:: What the task asks ::
An identical copy of all records below is to be written out.

══ Records supplied

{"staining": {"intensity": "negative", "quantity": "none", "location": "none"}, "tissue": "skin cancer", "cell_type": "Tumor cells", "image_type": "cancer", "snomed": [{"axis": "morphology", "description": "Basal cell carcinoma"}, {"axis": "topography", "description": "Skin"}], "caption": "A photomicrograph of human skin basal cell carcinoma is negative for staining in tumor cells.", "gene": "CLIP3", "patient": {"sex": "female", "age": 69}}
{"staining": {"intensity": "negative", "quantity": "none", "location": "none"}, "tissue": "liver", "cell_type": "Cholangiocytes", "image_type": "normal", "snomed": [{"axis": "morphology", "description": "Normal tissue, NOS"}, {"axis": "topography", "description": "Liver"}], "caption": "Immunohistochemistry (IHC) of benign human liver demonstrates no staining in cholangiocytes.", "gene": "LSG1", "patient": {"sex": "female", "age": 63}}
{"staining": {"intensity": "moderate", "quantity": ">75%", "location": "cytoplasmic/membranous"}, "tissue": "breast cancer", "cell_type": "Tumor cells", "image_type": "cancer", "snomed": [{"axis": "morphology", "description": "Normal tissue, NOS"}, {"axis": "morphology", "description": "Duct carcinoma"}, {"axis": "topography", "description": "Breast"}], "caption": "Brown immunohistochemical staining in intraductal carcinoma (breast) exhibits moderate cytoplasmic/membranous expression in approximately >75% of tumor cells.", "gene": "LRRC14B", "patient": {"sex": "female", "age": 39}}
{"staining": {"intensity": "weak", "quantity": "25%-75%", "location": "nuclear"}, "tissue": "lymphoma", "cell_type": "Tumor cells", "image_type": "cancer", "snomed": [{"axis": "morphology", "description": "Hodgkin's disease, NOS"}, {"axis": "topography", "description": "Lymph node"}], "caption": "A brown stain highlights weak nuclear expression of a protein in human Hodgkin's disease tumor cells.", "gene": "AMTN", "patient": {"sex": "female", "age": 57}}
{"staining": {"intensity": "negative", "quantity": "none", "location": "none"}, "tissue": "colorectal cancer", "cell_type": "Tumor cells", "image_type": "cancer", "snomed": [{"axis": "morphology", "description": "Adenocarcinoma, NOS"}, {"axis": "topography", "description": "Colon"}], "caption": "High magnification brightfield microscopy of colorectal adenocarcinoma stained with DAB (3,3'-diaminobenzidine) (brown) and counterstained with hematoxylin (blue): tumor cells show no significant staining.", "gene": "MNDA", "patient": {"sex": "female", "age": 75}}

════

:: Worked solution ::
{"staining": {"intensity": "negative", "quantity": "none", "location": "none"}, "tissue": "skin cancer", "cell_type": "Tumor cells", "image_type": "cancer", "snomed": [{"axis": "morphology", "description": "Basal cell carcinoma"}, {"axis": "topography", "description": "Skin"}], "caption": "A photomicrograph of human skin basal cell carcinoma is negative for staining in tumor cells.", "gene": "CLIP3", "patient": {"sex": "female", "age": 69}}
{"staining": {"intensity": "negative", "quantity": "none", "location": "none"}, "tissue": "liver", "cell_type": "Cholangiocytes", "image_type": "normal", "snomed": [{"axis": "morphology", "description": "Normal tissue, NOS"}, {"axis": "topography", "description": "Liver"}], "caption": "Immunohistochemistry (IHC) of benign human liver demonstrates no staining in cholangiocytes.", "gene": "LSG1", "patient": {"sex": "female", "age": 63}}
{"staining": {"intensity": "moderate", "quantity": ">75%", "location": "cytoplasmic/membranous"}, "tissue": "breast cancer", "cell_type": "Tumor cells", "image_type": "cancer", "snomed": [{"axis": "morphology", "description": "Normal tissue, NOS"}, {"axis": "morphology", "description": "Duct carcinoma"}, {"axis": "topography", "description": "Breast"}], "caption": "Brown immunohistochemical staining in intraductal carcinoma (breast) exhibits moderate cytoplasmic/membranous expression in approximately >75% of tumor cells.", "gene": "LRRC14B", "patient": {"sex": "female", "age": 39}}
{"staining": {"intensity": "weak", "quantity": "25%-75%", "location": "nuclear"}, "tissue": "lymphoma", "cell_type": "Tumor cells", "image_type": "cancer", "snomed": [{"axis": "morphology", "description": "Hodgkin's disease, NOS"}, {"axis": "topography", "description": "Lymph node"}], "caption": "A brown stain highlights weak nuclear expression of a protein in human Hodgkin's disease tumor cells.", "gene": "AMTN", "patient": {"sex": "female", "age": 57}}
{"staining": {"intensity": "negative", "quantity": "none", "location": "none"}, "tissue": "colorectal cancer", "cell_type": "Tumor cells", "image_type": "cancer", "snomed": [{"axis": "morphology", "description": "Adenocarcinoma, NOS"}, {"axis": "topography", "description": "Colon"}], "caption": "High magnification brightfield microscopy of colorectal adenocarcinoma stained with DAB (3,3'-diaminobenzidine) (brown) and counterstained with hematoxylin (blue): tumor cells show no significant staining.", "gene": "MNDA", "patient": {"sex": "female", "age": 75}}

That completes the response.